=== Input ===

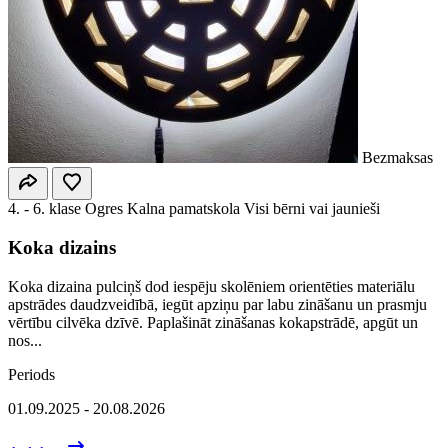
Bezmaksas
4. - 6. klase
Ogres Kalna pamatskola
Visi bērni vai jaunieši
Koka dizains
Koka dizaina pulciņš dod iespēju skolēniem orientēties materiālu
apstrādes daudzveidībā, iegūt apziņu par labu zināšanu un prasmju
vērtību cilvēka dzīvē. Paplašināt zināšanas kokapstrādē, apgūt un
nos...
Periods
01.09.2025 - 20.08.2026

===

Render the lines above as a numbered list, skipping any blank ones. Leave the pictures out of your answer.

1. Bezmaksas
2. 4. - 6. klase
3. Ogres Kalna pamatskola
4. Visi bērni vai jaunieši
5. Koka dizains
6. Koka dizaina pulciņš dod iespēju skolēniem orientēties materiālu
7. apstrādes daudzveidībā, iegūt apziņu par labu zināšanu un prasmju
8. vērtību cilvēka dzīvē. Paplašināt zināšanas kokapstrādē, apgūt un
9. nos...
10. Periods
11. 01.09.2025 - 20.08.2026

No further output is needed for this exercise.